How to manage Supply Chain Disruption with Integrated Business Planning
- operations
- IT
- automotive
- SAP
Empty supermarket shelves due to panic buying, exports from China stopped, deliveries halted at borders and countries in full lock-down. Demand on non-essential goods and services frozen, air travel and car manufacturing just to mention a few. On the other hand, consumption and demand for Personal Protective Equipment (PPE) used in hospitals by front-line workers and care-homes sky-rocketed to hundreds of thousands of units a day in the UK alone.
As vaccine and various drugs are being developed, and countries around the world start to lift restrictions, certain industries are coming back online and supply chains are starting to operate again.
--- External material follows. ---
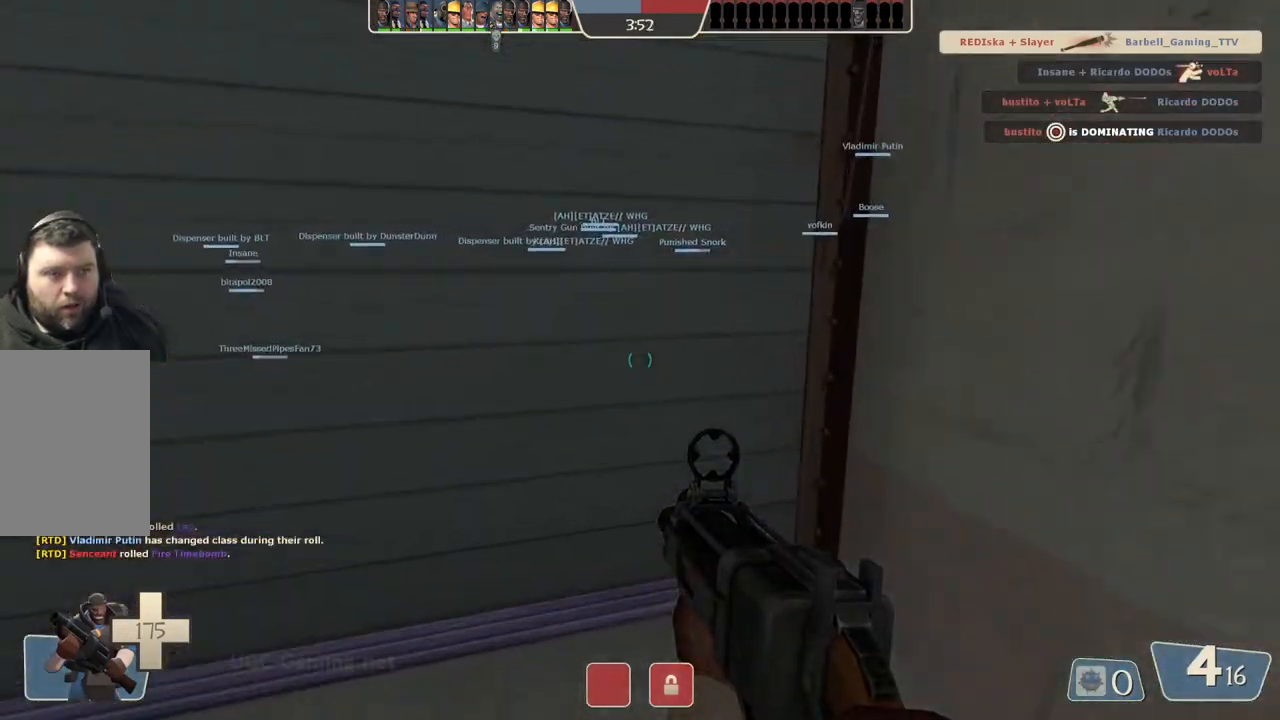
{"buttons": [], "left_stick": "up-right", "right_stick": "center", "events": [[450, "left_stick", "up-right"]]}
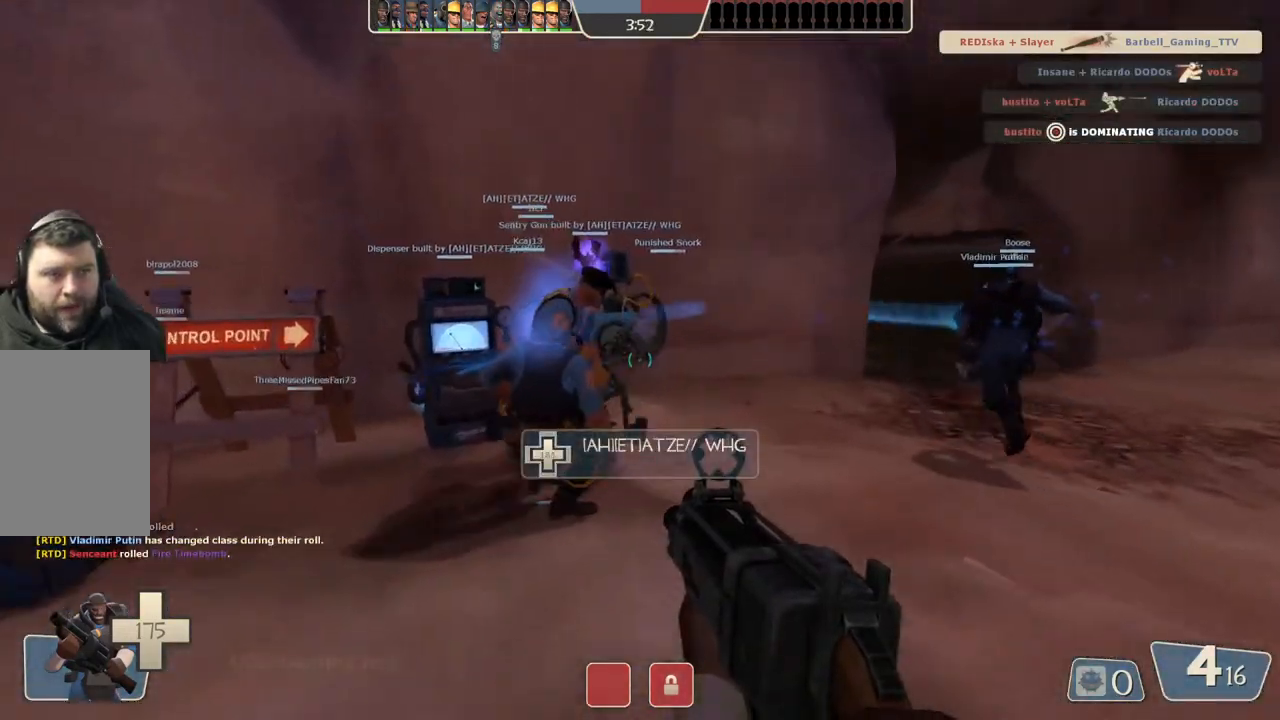
{"buttons": [], "left_stick": "up-right", "right_stick": "center", "events": []}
While the pandemic isn’t over yet, expect countries to move lock-down horizons and other restrictions to temper virus transmission. Life and business as we know it will change, but we don’t yet know to what extent, or for how long.
Next generation, cloud based supply chain planning solutions may be the answer. SAP Integrated Business Planning (IBP) for Sales and Operations Planning has real-time simulation ‘what-if’ scenario capability embedded. Place a distortion (upside or downside) on your demand or supply signals and see the impact on your network and its financial impact. Close or squeeze supply in your network, the impact is shown instantly and all in a familiar interface, Microsoft Excel. Want to add some graphics? Use the embedded analytics or Microsoft Excel itself. As all these simulations run at the same time within the same model, an impact analysis throughout the supply chain becomes visible.
The example above is of a supply chain disruption, such as Covid-19, impact simulation on a product family. An inflated demand signal (Covid-19 High) versus a downside demand signal (Covid-19 Low) compared against a Pre-Covid-19 demand signal, shows clearly that overall demand has dropped during this crisis for the product group. It is projected that sales will improve around July and fully recover around November.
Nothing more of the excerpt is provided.